--- begin GIVEN RECORDS ---

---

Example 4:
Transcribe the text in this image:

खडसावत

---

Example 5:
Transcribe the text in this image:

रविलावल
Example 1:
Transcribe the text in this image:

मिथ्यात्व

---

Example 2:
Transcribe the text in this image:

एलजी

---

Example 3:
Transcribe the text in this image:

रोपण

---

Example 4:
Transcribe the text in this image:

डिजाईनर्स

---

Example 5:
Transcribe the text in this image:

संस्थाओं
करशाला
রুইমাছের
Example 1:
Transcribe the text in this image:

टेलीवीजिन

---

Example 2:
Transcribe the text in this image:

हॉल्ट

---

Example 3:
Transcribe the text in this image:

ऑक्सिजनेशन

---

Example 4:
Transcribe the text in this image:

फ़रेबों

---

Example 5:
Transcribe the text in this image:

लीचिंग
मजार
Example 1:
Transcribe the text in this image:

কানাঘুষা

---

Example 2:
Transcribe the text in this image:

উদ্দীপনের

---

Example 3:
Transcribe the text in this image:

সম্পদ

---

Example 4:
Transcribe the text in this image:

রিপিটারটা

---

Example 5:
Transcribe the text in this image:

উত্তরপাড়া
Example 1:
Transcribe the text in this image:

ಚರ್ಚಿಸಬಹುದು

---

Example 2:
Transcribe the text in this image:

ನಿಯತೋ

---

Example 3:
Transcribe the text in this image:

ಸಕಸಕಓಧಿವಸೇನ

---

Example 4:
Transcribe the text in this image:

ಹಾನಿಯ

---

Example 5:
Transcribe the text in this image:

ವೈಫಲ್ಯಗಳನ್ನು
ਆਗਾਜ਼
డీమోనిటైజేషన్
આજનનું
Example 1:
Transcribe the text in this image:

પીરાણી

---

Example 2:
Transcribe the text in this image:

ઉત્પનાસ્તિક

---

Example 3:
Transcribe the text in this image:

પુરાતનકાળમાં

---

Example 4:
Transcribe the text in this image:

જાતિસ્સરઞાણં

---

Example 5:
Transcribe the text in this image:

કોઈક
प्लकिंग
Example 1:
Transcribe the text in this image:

--- end GIVEN RECORDS ---

GOAL ▸ Repeat all of the records above word for word, changing nothing.

SOLVED PROBLEM ▸
---

Example 4:
Transcribe the text in this image:

खडसावत

---

Example 5:
Transcribe the text in this image:

रविलावल
Example 1:
Transcribe the text in this image:

मिथ्यात्व

---

Example 2:
Transcribe the text in this image:

एलजी

---

Example 3:
Transcribe the text in this image:

रोपण

---

Example 4:
Transcribe the text in this image:

डिजाईनर्स

---

Example 5:
Transcribe the text in this image:

संस्थाओं
करशाला
রুইমাছের
Example 1:
Transcribe the text in this image:

टेलीवीजिन

---

Example 2:
Transcribe the text in this image:

हॉल्ट

---

Example 3:
Transcribe the text in this image:

ऑक्सिजनेशन

---

Example 4:
Transcribe the text in this image:

फ़रेबों

---

Example 5:
Transcribe the text in this image:

लीचिंग
मजार
Example 1:
Transcribe the text in this image:

কানাঘুষা

---

Example 2:
Transcribe the text in this image:

উদ্দীপনের

---

Example 3:
Transcribe the text in this image:

সম্পদ

---

Example 4:
Transcribe the text in this image:

রিপিটারটা

---

Example 5:
Transcribe the text in this image:

উত্তরপাড়া
Example 1:
Transcribe the text in this image:

ಚರ್ಚಿಸಬಹುದು

---

Example 2:
Transcribe the text in this image:

ನಿಯತೋ

---

Example 3:
Transcribe the text in this image:

ಸಕಸಕಓಧಿವಸೇನ

---

Example 4:
Transcribe the text in this image:

ಹಾನಿಯ

---

Example 5:
Transcribe the text in this image:

ವೈಫಲ್ಯಗಳನ್ನು
ਆਗਾਜ਼
డీమోనిటైజేషన్
આજનનું
Example 1:
Transcribe the text in this image:

પીરાણી

---

Example 2:
Transcribe the text in this image:

ઉત્પનાસ્તિક

---

Example 3:
Transcribe the text in this image:

પુરાતનકાળમાં

---

Example 4:
Transcribe the text in this image:

જાતિસ્સરઞાણં

---

Example 5:
Transcribe the text in this image:

કોઈક
प्लकिंग
Example 1:
Transcribe the text in this image:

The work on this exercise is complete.